-- Supplied material --

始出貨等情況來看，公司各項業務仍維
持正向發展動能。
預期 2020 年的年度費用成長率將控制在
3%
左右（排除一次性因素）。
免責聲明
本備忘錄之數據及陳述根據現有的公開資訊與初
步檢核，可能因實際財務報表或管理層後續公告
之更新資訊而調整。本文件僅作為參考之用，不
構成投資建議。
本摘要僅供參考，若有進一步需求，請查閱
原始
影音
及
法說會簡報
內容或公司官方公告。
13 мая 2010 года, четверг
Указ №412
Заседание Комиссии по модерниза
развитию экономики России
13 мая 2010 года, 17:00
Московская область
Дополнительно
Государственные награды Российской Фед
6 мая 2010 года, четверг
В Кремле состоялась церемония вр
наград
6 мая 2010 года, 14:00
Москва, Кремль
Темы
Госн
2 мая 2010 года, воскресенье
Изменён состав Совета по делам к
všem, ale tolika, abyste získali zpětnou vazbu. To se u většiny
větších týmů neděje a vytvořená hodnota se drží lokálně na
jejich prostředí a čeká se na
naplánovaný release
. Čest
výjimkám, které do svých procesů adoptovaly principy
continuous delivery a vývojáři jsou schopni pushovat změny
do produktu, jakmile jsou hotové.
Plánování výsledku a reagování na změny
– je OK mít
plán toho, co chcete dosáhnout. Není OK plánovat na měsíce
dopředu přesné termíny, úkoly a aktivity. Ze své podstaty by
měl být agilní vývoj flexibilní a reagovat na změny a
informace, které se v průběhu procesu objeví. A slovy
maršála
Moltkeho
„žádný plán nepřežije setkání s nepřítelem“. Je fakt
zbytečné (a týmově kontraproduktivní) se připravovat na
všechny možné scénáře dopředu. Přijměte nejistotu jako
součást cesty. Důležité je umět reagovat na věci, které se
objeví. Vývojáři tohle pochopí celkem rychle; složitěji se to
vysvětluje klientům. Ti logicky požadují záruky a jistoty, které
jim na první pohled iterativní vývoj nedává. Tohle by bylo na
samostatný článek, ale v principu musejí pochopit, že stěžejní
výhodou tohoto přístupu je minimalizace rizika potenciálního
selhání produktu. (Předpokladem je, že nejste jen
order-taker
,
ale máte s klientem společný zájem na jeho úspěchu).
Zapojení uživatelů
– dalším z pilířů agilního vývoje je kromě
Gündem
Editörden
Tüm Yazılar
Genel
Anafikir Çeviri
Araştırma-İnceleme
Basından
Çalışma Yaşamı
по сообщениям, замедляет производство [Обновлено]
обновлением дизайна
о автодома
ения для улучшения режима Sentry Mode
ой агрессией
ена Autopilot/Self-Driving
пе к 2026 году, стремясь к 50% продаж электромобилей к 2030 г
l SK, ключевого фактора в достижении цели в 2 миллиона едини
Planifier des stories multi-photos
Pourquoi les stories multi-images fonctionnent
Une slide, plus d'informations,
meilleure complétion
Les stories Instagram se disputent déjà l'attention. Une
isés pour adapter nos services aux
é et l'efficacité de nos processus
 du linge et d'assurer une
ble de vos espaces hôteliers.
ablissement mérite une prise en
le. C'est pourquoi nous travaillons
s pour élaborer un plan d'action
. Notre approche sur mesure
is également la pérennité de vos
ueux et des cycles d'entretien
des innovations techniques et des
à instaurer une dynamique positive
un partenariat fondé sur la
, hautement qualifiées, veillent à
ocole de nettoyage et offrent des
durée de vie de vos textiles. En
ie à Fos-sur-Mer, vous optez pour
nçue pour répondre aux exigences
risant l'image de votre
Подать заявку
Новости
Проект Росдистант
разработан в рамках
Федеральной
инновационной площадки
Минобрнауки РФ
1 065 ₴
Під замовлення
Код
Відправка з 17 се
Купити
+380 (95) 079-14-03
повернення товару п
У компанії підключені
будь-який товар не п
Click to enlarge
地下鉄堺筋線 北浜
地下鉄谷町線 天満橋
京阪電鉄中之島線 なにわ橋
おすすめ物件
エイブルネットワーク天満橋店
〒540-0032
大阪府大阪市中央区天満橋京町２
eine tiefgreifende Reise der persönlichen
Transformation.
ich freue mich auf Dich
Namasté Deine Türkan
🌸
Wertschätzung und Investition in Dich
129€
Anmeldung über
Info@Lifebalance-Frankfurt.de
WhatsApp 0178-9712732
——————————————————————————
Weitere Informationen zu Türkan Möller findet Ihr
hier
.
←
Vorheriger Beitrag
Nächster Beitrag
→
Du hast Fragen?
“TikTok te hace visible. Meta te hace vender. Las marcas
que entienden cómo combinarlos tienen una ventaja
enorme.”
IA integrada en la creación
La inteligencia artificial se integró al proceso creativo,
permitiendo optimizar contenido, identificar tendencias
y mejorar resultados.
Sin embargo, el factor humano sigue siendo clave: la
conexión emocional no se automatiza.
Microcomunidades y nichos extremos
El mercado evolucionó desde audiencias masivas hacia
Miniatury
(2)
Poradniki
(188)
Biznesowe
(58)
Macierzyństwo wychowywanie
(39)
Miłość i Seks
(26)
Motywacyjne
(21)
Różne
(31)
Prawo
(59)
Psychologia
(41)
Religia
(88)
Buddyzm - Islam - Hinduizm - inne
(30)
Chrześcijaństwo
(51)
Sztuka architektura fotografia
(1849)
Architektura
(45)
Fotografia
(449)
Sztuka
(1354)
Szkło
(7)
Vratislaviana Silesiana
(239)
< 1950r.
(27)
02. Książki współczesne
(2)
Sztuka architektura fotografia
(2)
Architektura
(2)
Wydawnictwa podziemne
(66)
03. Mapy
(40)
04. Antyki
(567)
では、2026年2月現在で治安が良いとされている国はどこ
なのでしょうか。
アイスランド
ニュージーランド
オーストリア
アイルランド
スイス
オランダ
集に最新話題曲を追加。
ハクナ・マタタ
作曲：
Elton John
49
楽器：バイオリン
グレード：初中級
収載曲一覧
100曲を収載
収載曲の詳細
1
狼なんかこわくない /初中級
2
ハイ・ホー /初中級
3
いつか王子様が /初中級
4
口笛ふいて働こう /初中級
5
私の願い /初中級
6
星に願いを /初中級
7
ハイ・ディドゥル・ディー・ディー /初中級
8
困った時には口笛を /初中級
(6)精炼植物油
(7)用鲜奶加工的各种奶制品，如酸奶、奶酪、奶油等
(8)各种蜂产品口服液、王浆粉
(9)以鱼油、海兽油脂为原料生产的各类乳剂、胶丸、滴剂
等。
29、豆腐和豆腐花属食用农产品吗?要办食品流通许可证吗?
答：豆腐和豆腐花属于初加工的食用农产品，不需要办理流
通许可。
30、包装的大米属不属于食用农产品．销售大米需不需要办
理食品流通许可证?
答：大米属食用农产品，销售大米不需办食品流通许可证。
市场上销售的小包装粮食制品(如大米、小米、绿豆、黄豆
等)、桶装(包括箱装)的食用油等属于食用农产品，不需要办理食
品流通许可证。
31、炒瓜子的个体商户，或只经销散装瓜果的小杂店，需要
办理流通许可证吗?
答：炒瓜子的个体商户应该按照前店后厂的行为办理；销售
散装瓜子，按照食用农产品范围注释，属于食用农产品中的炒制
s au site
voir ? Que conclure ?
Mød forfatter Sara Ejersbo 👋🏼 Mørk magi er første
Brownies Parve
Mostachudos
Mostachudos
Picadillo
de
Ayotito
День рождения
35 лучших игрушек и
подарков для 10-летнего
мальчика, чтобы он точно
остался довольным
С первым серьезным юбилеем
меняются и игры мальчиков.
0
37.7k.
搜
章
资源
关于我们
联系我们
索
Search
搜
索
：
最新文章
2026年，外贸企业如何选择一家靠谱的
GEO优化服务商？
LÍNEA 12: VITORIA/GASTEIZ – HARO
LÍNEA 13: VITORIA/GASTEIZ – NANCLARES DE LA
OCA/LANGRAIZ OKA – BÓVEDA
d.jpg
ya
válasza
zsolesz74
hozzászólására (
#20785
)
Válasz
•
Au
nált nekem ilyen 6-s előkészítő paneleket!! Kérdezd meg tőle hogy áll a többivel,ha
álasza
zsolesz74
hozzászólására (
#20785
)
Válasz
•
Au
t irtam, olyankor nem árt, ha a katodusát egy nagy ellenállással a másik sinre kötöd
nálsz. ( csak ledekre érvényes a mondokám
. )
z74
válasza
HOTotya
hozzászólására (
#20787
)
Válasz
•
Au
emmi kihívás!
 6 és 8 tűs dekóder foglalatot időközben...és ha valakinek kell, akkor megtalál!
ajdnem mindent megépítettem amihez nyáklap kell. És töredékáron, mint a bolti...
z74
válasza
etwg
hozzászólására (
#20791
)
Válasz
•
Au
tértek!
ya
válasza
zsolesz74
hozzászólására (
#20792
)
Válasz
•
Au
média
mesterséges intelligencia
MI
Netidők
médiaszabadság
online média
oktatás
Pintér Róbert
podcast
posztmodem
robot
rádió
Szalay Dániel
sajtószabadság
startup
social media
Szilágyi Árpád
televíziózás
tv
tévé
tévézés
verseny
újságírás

-- What to do --
Please quote everything in the listing from its first line down to the line containing "В Кремле состоялась церемония вр", that line included.

-- The completed task --
始出貨等情況來看，公司各項業務仍維
持正向發展動能。
預期 2020 年的年度費用成長率將控制在
3%
左右（排除一次性因素）。
免責聲明
本備忘錄之數據及陳述根據現有的公開資訊與初
步檢核，可能因實際財務報表或管理層後續公告
之更新資訊而調整。本文件僅作為參考之用，不
構成投資建議。
本摘要僅供參考，若有進一步需求，請查閱
原始
影音
及
法說會簡報
內容或公司官方公告。
13 мая 2010 года, четверг
Указ №412
Заседание Комиссии по модерниза
развитию экономики России
13 мая 2010 года, 17:00
Московская область
Дополнительно
Государственные награды Российской Фед
6 мая 2010 года, четверг
В Кремле состоялась церемония вр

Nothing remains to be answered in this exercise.